The defeat of the army of Nicanor (2 Macc 8:24-8:29)

“With the Almighty as their ally, Judas Maccabeus killed more than nine thousand of the enemy. They wounded and disabled most of Nicanor’s army. They forced them all to flee. They captured the money of those who had come to buy them as slaves. After pursuing them for some distance, they were obliged to return because the hour was late. It was the day before the Sabbath. For that reason they did not continue their pursuit. When they had collected the arms of the enemy and stripped them of their spoils, they kept the Sabbath. They gave great praise and thanks to the Lord, who had preserved them for that day. He allotted it to them as the beginning of mercy. After the Sabbath, they gave some of the spoils to those who had been tortured, the widows, and the orphans. They distributed the rest among themselves and their children. When they had done this, they made common supplication. They implored the merciful Lord to be wholly reconciled with his servants.”

This section is a little like the battles in 1 Maccabees, chapter 4, but not quite the same. The leader of the army is Nicanor and Gorgias. As God Almighty was on their side, Judas and his men killed more than 9,000 of the 20,000 enemy soldiers. They also wounded and disabled most of Nicanor’s army, as those who were able, fled the scene. They even got the money that was going to be used to buy Jewish slaves. They had to stop pursuing them since it was the eve of the Sabbath. They then celebrated the Sabbath with great praise and thanksgiving for the Lord’s mercy to them. Then on the day after the Sabbath, they gave some, but not all, of the spoils to those who had been tortured, as well as the widows and orphans. The rest of the money they distributed it among themselves and their children. They once again prayed to the Lord so that he might be reconciled with his servants. There is no longer any mention of religious sacrifices of any kind.

The defeat of Nicanor (1 Macc 7:43-7:50)

“The armies met in battle on the thirteenth day of the month of Adar. The army of Nicanor was crushed. He himself was the first to fall in the battle. When his army saw that Nicanor had fallen, they threw down their arms and fled. The Jews pursued them a day’s journey, from Adasa as far as Gazara. As they followed, they kept sounding the battle call on the trumpets. People came out of all the surrounding villages of Judea. They outflanked the enemy. They drove them back to their pursuers, so that they all fell by the sword. Not even one of them was left. Then the Jews seized the spoils and the plunder. They cut off Nicanor’s head and the right hand that he had so arrogantly stretched out. They brought them and displayed them just outside Jerusalem. The people rejoiced greatly and celebrated that day as a day of great gladness. They decreed that this day should be celebrated each year on the thirteenth day of Adar. So the land of Judah had rest for a few days.”

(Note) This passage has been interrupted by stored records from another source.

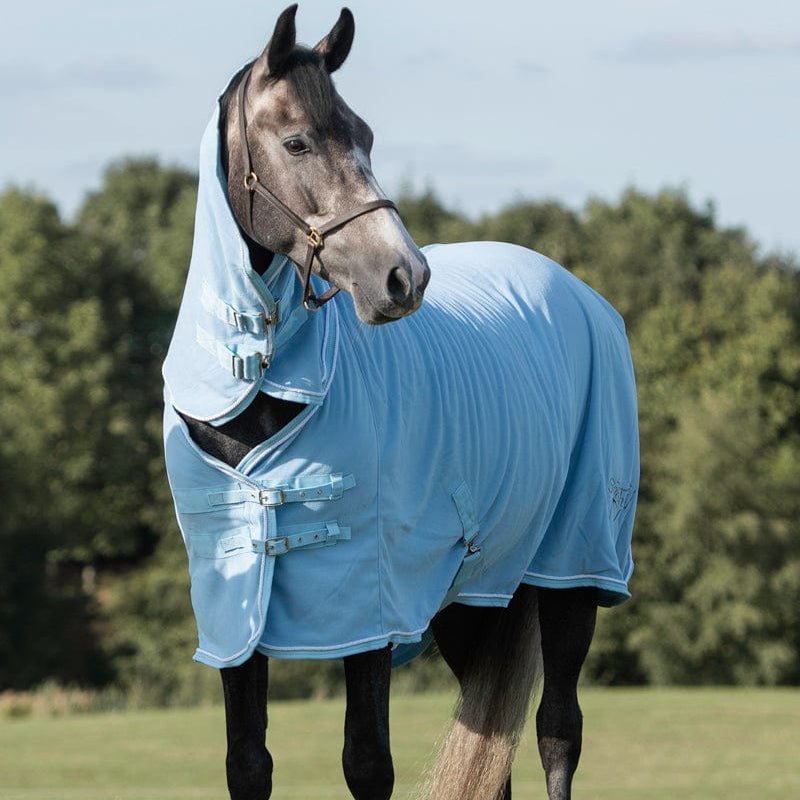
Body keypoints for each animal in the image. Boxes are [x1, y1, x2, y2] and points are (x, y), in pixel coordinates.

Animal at [161, 6, 639, 800]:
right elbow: (248, 762)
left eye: (366, 136)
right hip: (476, 600)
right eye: (296, 141)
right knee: (496, 751)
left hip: (574, 573)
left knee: (556, 732)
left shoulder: (372, 609)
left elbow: (366, 762)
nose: (403, 276)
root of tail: (580, 295)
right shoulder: (236, 619)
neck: (257, 392)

The 2 armies met on the 13th day of Adar, the same month and practically the same day as the crushing defeat in the story of Esther, chapter 9, where Purim was instituted as a feast day memorial. Nicanor was like Haman, the Jewish hater. In this case Nicanor was the first to fall. When his army saw this, they fled. This was a common occurrence. When the leader fell, the armies just took off. However, the Jews pursued them as they sounded their trumpets. Then everyone came out from the villages and towns sending the fleeing troops back to their pursuers. In the end, everyone was wiped out. The author did not give a specific number, but the reminders of 2 Kings, chapter 19 are striking. They cut off the head of Nicanor and his right hand. Then they displayed it outside of Jerusalem. This is somewhat reminiscent of Judith, chapter 13, and her beheading of General Holofernes, when she took his head to display. There was great rejoicing over this as they declared the 13th of Adar a day to be celebrated. This was another layer to the Purim festival. The author notes that there was peace in Judah for just a few days, not years.